There is a thread running at the moment about an 18-month-old baby who is waking at night and his mum is fed up with it. The poor mum is coming under fire for not liking the idea of night wakings, and people are scoffing at the idea of the toddler knowing what he is doing.
Were my toddlers the only ones who had tantrums if they didn't get their own way at 18 months?
It seems to be almost a judgement on your parenting to suggest that being at your baby's beck and call literally 24 hours a day is not necessarily a good thing.
And I for one am not interested in hearing how babies who were cuddled to sleep up to the age of two are now fantastic sleepers at 6/7/8/9 - so they bloody should be!

TheLegendOfBeans · 26/01/2018 13:00

Cosleeping is lovely but if you want a sleeper don’t be tempted- pop them in the cot and let them learn to self settle

Wise words.
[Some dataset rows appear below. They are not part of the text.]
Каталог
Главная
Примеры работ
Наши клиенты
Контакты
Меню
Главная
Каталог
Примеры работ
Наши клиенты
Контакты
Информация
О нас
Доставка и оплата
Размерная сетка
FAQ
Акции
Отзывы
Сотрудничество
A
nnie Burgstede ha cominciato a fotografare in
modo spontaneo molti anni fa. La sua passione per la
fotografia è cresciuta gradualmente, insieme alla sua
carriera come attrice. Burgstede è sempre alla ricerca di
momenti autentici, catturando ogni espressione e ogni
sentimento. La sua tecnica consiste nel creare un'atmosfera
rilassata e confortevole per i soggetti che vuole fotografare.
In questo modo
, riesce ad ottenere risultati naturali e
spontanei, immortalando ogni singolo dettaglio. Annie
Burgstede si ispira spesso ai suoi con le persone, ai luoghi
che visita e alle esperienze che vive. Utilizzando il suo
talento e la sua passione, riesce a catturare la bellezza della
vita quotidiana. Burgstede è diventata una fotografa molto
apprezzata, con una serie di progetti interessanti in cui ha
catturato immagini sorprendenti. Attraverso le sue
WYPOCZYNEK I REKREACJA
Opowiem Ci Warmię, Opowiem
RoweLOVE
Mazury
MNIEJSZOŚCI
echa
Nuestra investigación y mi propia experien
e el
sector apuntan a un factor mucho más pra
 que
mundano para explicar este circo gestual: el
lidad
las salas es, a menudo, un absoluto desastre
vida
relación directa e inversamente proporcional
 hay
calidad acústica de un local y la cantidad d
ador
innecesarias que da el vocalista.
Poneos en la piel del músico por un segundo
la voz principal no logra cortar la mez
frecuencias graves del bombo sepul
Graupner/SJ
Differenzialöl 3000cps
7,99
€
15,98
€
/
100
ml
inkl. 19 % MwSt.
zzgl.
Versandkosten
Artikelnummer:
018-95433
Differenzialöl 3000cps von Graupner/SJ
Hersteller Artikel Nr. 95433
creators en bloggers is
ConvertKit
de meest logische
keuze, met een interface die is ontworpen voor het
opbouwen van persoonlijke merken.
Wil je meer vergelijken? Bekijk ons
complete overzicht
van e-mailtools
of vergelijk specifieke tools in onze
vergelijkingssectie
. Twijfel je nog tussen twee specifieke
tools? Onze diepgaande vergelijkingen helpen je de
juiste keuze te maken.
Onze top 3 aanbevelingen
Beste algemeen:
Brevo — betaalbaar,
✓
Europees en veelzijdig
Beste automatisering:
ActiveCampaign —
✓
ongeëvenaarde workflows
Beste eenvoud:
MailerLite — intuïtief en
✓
I have massive anxiety about SIDS, more than is normal and even when I was bfing I could never ever have slept with either child, so when I could feel the eye popping exhaustion kick in baby went immediately into the cot.

We pretty much did what @cathf says (with the worlds most sensitive baby monitor, honestly you could hear a gnat fart) and both babies “slept through” from 15 weeks (1800-0530)

I don’t know why but when folk talk about cosleeping with baby it gives me the shudder.

LittleLionMansMummy · 26/01/2018 13:06

Cosleeping with a baby is fine, just as long as you begin putting them in their own cot when they show signs that they're developmentally ready to sleep alone. In most cases that's between 3 and 6 months.